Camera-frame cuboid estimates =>
+---+
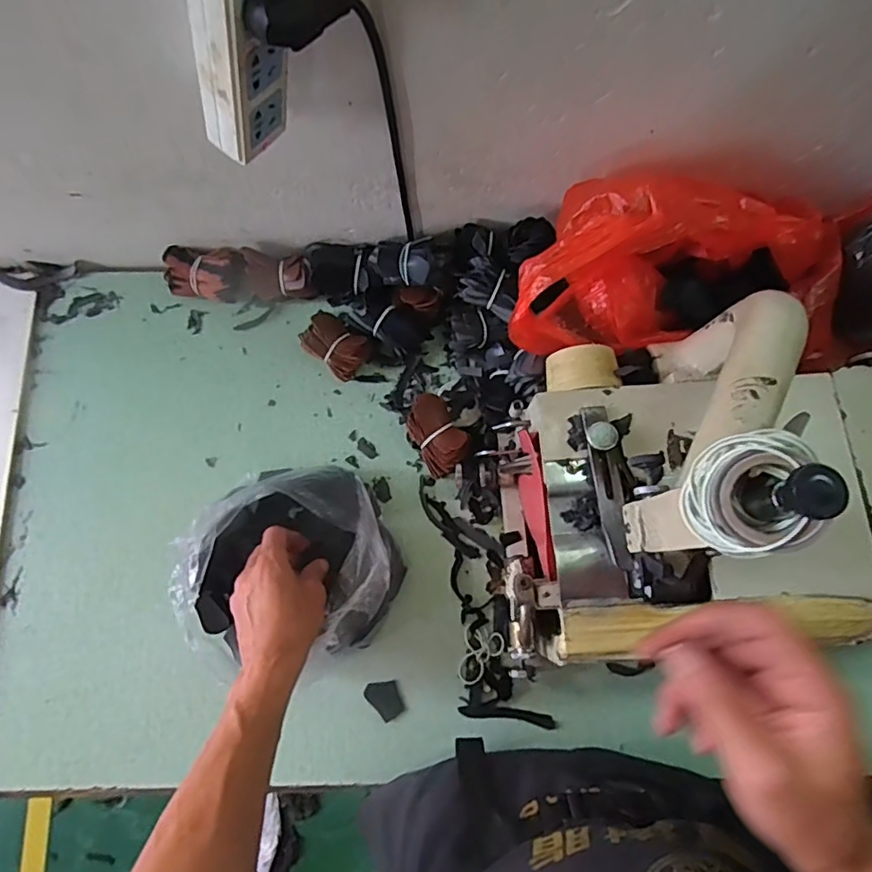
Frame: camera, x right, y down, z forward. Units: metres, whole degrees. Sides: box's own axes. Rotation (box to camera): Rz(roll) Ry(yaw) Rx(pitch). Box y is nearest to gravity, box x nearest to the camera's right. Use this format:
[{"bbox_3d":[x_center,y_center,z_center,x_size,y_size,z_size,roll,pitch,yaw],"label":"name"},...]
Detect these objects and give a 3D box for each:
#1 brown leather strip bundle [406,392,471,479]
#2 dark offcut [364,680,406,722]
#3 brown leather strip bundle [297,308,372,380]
[{"bbox_3d":[0.000,-0.002,0.585,0.047,0.047,0.081,-30,79,-6],"label":"brown leather strip bundle"},{"bbox_3d":[-0.049,0.255,0.543,0.031,0.004,0.035,-23,78,-5],"label":"dark offcut"},{"bbox_3d":[-0.110,-0.100,0.616,0.077,0.034,0.054,44,81,9],"label":"brown leather strip bundle"}]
+---+
REQUIRED ACTION => From the first line to the last, restate the entries exactly, without pictures.

ANSWER TO THIS TASK =>
Frame: camera, x right, y down, z forward. Units: metres, whole degrees. Sides: box's own axes. Rotation (box to camera): Rz(roll) Ry(yaw) Rx(pitch). Box y is nearest to gravity, box x nearest to the camera's right. Use this format:
[{"bbox_3d":[x_center,y_center,z_center,x_size,y_size,z_size,roll,pitch,yaw],"label":"name"},...]
Detect these objects and give a 3D box for each:
#1 brown leather strip bundle [406,392,471,479]
#2 dark offcut [364,680,406,722]
#3 brown leather strip bundle [297,308,372,380]
[{"bbox_3d":[0.000,-0.002,0.585,0.047,0.047,0.081,-30,79,-6],"label":"brown leather strip bundle"},{"bbox_3d":[-0.049,0.255,0.543,0.031,0.004,0.035,-23,78,-5],"label":"dark offcut"},{"bbox_3d":[-0.110,-0.100,0.616,0.077,0.034,0.054,44,81,9],"label":"brown leather strip bundle"}]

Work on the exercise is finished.